The problem with actors is that they act. The term itself has come to assume a performative quality that is somehow separate from the actor. That is, they pretend to be something they are not rather than being something they are by truthfully responding to a situation in the moment.
“Acting is living truthfully under imaginary circumstances” – Sanford Meisner
I use the terms acting and being interchangeably, but the game-changer is that if we are engaged in being, acting will naturally occur. However, if we engage in acting, being becomes an impossible achievement.
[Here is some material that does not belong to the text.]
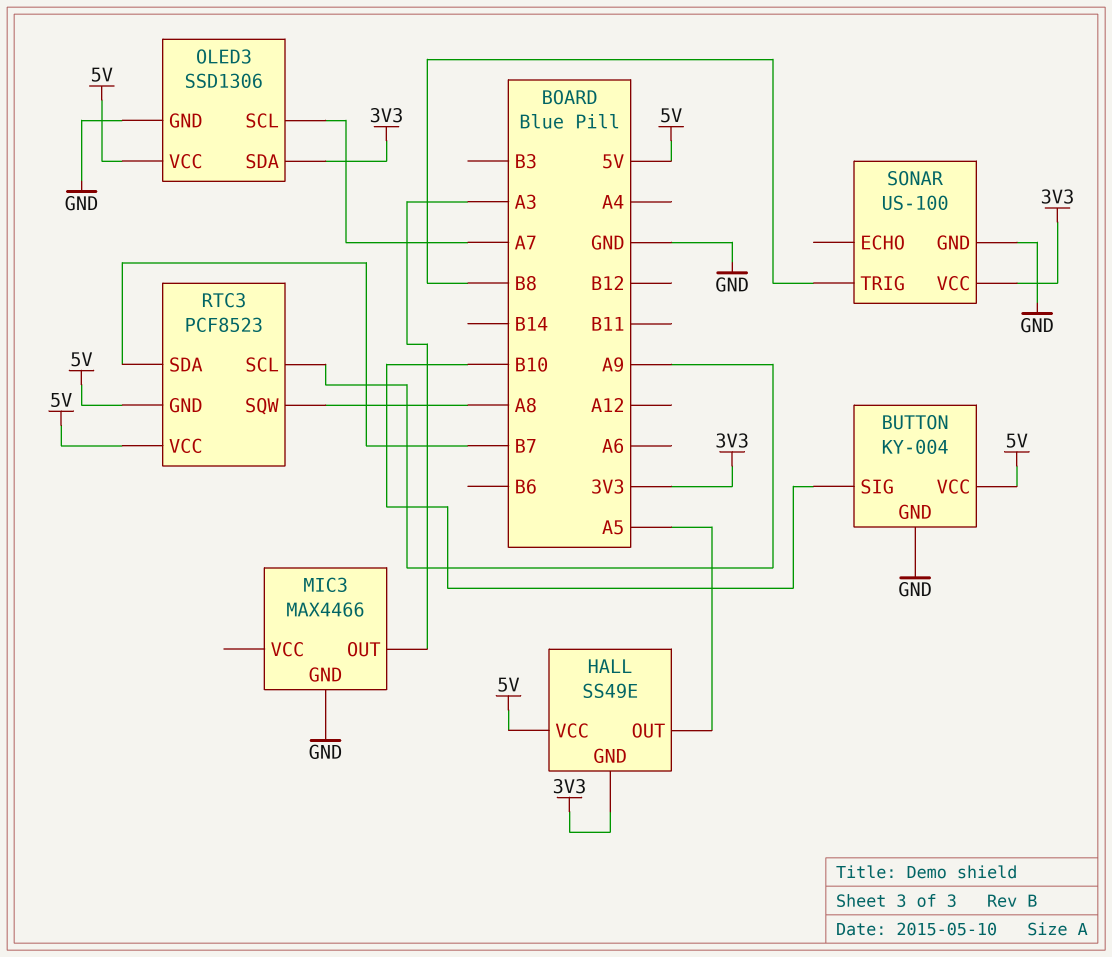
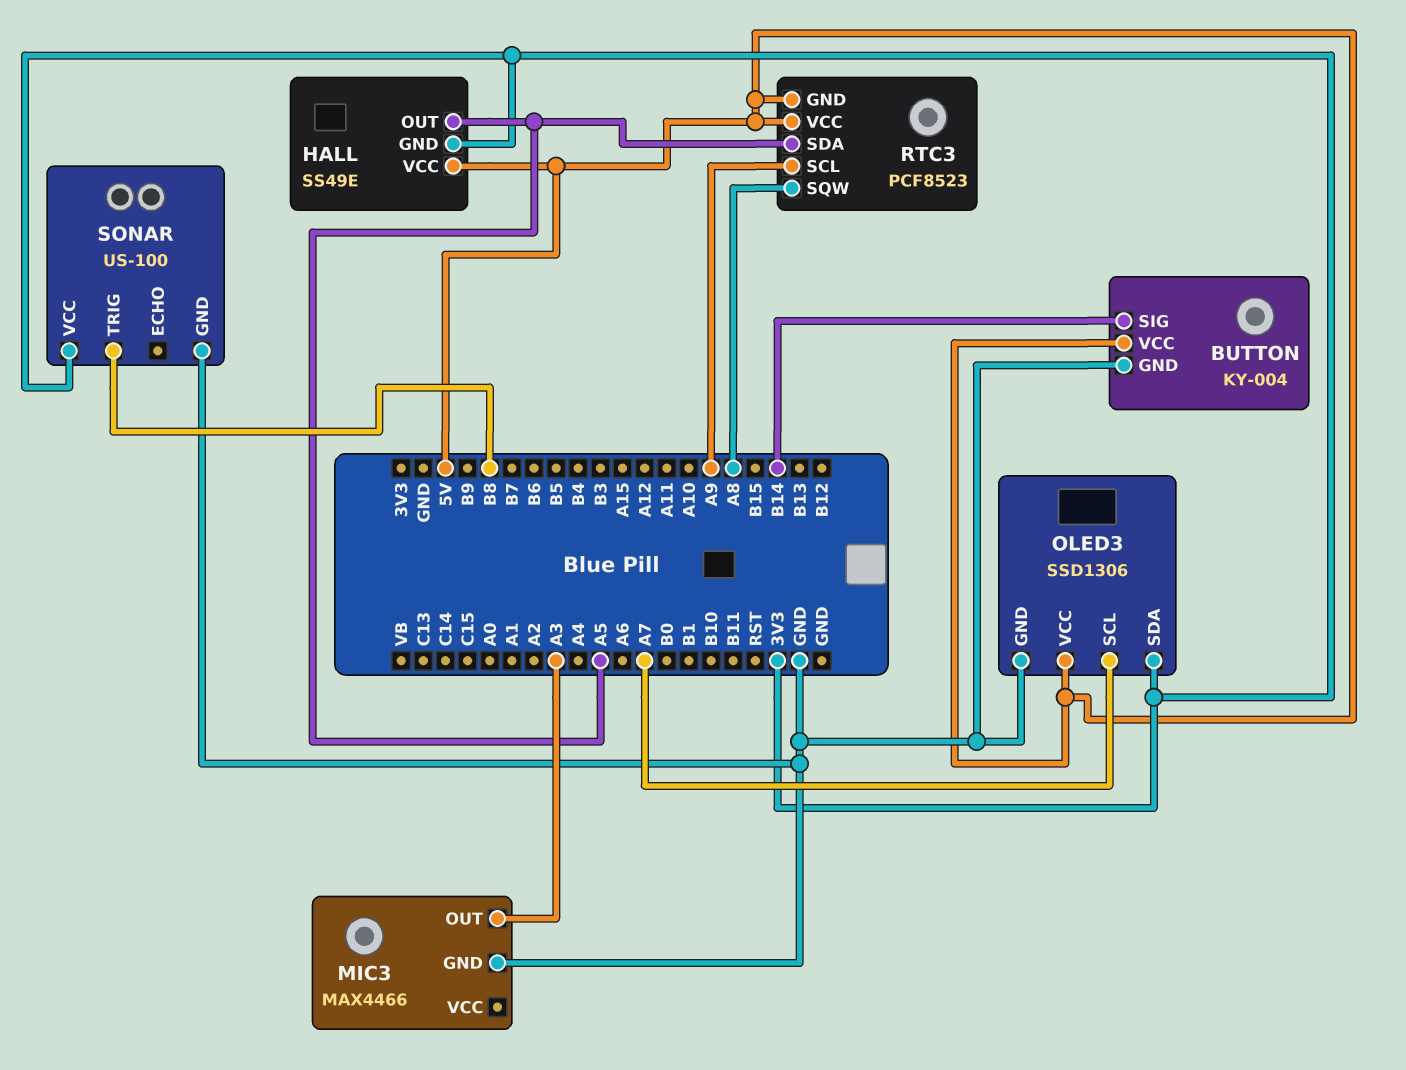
BUTTON pin SIG: B10 -> B14
RTC3 pin SDA: B7 -> A5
Suffice it to say that when the actor focuses on being (i.e. responding truthfully, not thinking ahead or behind but living in the moment, etc….) he is choosing to engage in something immediate, pertinent and noteworthy. As a result, acting, by traditional definition, cannot take place as the goal is not to mimic, pretend or manipulate but only to respond with genuineness and sincerity.
To Be or Not to Be?
For starters, it means recognizing that we exist in the moment. Sure, we reflect on the past and ponder the future, but we dwell in the present. In his book, The Way of Acting, Tadashi Suzuki discusses how an actor on stage engaged in eating his breakfast, is engaged in just about everything else other than just eating his breakfast. He is either thinking about something in the past or anticipating a future event or entrance. As a result, he fails to do that what he is directed to do; just be and eat your breakfast.
Similarly, We must also train ourselves to abandon critical thinking and wandering imaginations. That is to say, just being takes discipline. I often tell beginning sword fighters who admit previous training in “fencing” that they must unlearn their muscle memories given the radical differences between the two disciplines. Being, I think, is similar. We must learn to quite our natural instincts and previously learned behaviors in favor of immersing ourselves entirely in the task at hand – as a side note, this debunks the myth of multi-tasking as an effective productivity tool.
In summation, I have found that people who practice being are much more responsive to those surrounding them – both on and off-stage. They simply are able to focus and engage in a more intimate, personal level. And this is how it should be – regardless of age, profession or creative skillsets.